LISTED ENTRIES:
- Opening Delimiter -

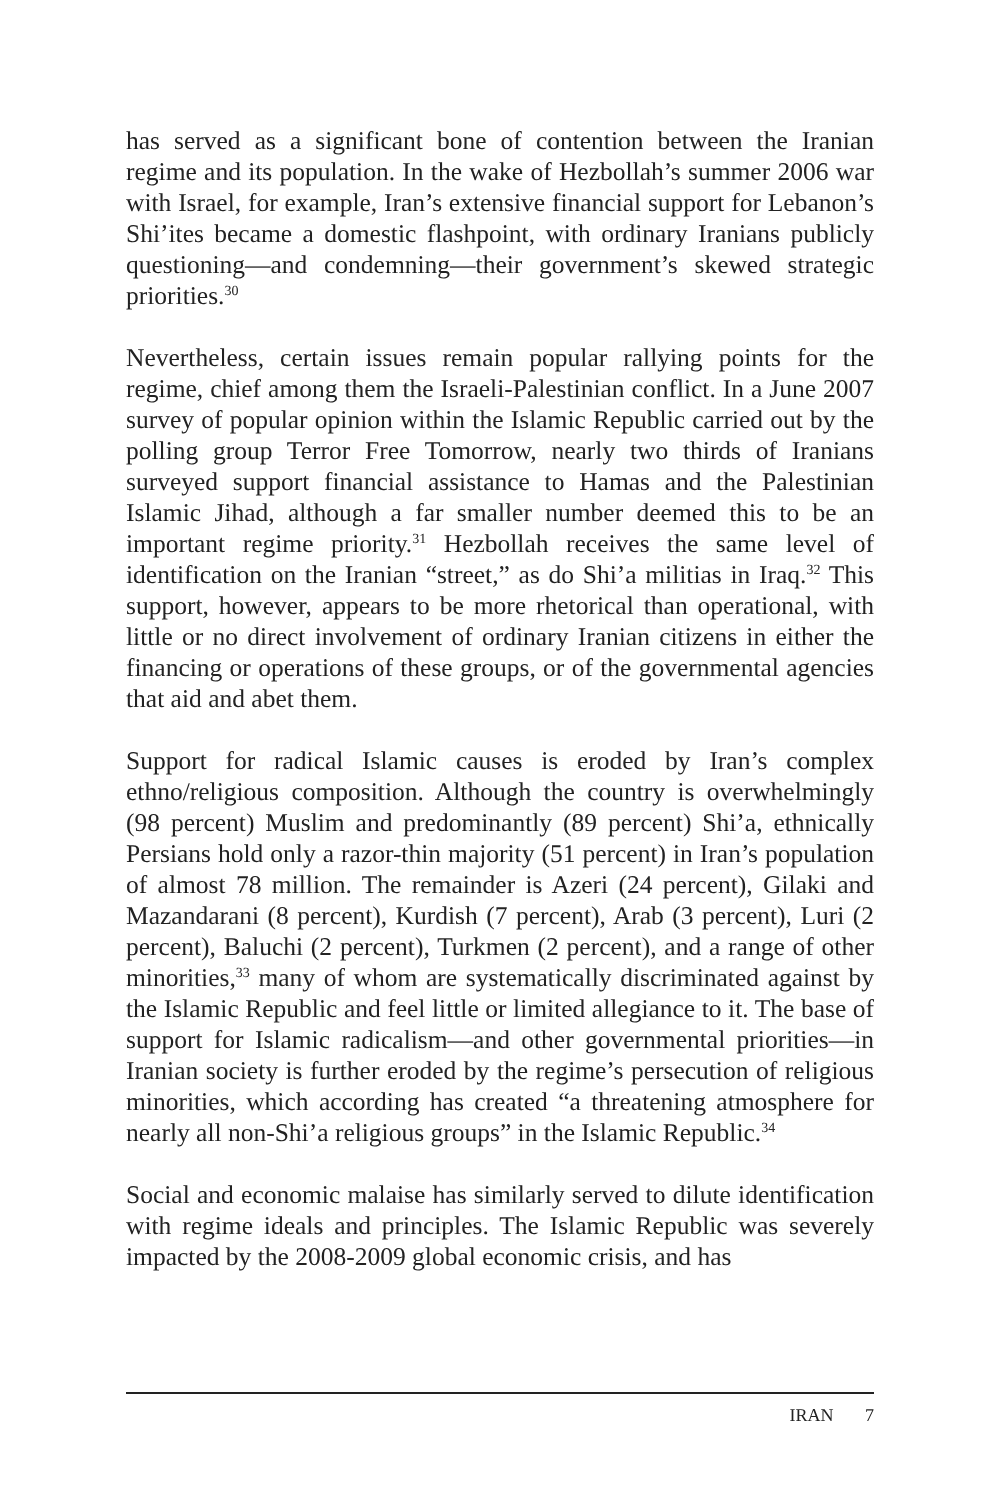has served as a significant bone of contention between the Iranian regime and its population. In the wake of Hezbollah’s summer 2006 war with Israel, for example, Iran’s extensive financial support for Lebanon’s Shi’ites became a domestic flashpoint, with ordinary Iranians publicly questioning—and condemning—their government’s skewed strategic priorities.<sup>30</sup>
Nevertheless, certain issues remain popular rallying points for the regime, chief among them the Israeli-Palestinian conflict. In a June 2007 survey of popular opinion within the Islamic Republic carried out by the polling group Terror Free Tomorrow, nearly two thirds of Iranians surveyed support financial assistance to Hamas and the Palestinian Islamic Jihad, although a far smaller number deemed this to be an important regime priority.<sup>31</sup> Hezbollah receives the same level of identification on the Iranian “street,” as do Shi’a militias in Iraq.<sup>32</sup> This support, however, appears to be more rhetorical than operational, with little or no direct involvement of ordinary Iranian citizens in either the financing or operations of these groups, or of the governmental agencies that aid and abet them.
Support for radical Islamic causes is eroded by Iran’s complex ethno/religious composition. Although the country is overwhelmingly (98 percent) Muslim and predominantly (89 percent) Shi’a, ethnically Persians hold only a razor-thin majority (51 percent) in Iran’s population of almost 78 million. The remainder is Azeri (24 percent), Gilaki and Mazandarani (8 percent), Kurdish (7 percent), Arab (3 percent), Luri (2 percent), Baluchi (2 percent), Turkmen (2 percent), and a range of other minorities,<sup>33</sup> many of whom are systematically discriminated against by the Islamic Republic and feel little or limited allegiance to it. The base of support for Islamic radicalism—and other governmental priorities—in Iranian society is further eroded by the regime’s persecution of religious minorities, which according has created “a threatening atmosphere for nearly all non-Shi’a religious groups” in the Islamic Republic.<sup>34</sup>
Social and economic malaise has similarly served to dilute identification with regime ideals and principles. The Islamic Republic was severely impacted by the 2008-2009 global economic crisis, and has
IRAN 7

- Closing Delimiter -

WHAT THE TASK ASKS:
Return the entries exactly as given. Do not include pictures.

OUTPUT FOR THIS EXERCISE:
has served as a significant bone of contention between the Iranian regime and its population. In the wake of Hezbollah’s summer 2006 war with Israel, for example, Iran’s extensive financial support for Lebanon’s Shi’ites became a domestic flashpoint, with ordinary Iranians publicly questioning—and condemning—their government’s skewed strategic priorities.<sup>30</sup>
Nevertheless, certain issues remain popular rallying points for the regime, chief among them the Israeli-Palestinian conflict. In a June 2007 survey of popular opinion within the Islamic Republic carried out by the polling group Terror Free Tomorrow, nearly two thirds of Iranians surveyed support financial assistance to Hamas and the Palestinian Islamic Jihad, although a far smaller number deemed this to be an important regime priority.<sup>31</sup> Hezbollah receives the same level of identification on the Iranian “street,” as do Shi’a militias in Iraq.<sup>32</sup> This support, however, appears to be more rhetorical than operational, with little or no direct involvement of ordinary Iranian citizens in either the financing or operations of these groups, or of the governmental agencies that aid and abet them.
Support for radical Islamic causes is eroded by Iran’s complex ethno/religious composition. Although the country is overwhelmingly (98 percent) Muslim and predominantly (89 percent) Shi’a, ethnically Persians hold only a razor-thin majority (51 percent) in Iran’s population of almost 78 million. The remainder is Azeri (24 percent), Gilaki and Mazandarani (8 percent), Kurdish (7 percent), Arab (3 percent), Luri (2 percent), Baluchi (2 percent), Turkmen (2 percent), and a range of other minorities,<sup>33</sup> many of whom are systematically discriminated against by the Islamic Republic and feel little or limited allegiance to it. The base of support for Islamic radicalism—and other governmental priorities—in Iranian society is further eroded by the regime’s persecution of religious minorities, which according has created “a threatening atmosphere for nearly all non-Shi’a religious groups” in the Islamic Republic.<sup>34</sup>
Social and economic malaise has similarly served to dilute identification with regime ideals and principles. The Islamic Republic was severely impacted by the 2008-2009 global economic crisis, and has
IRAN 7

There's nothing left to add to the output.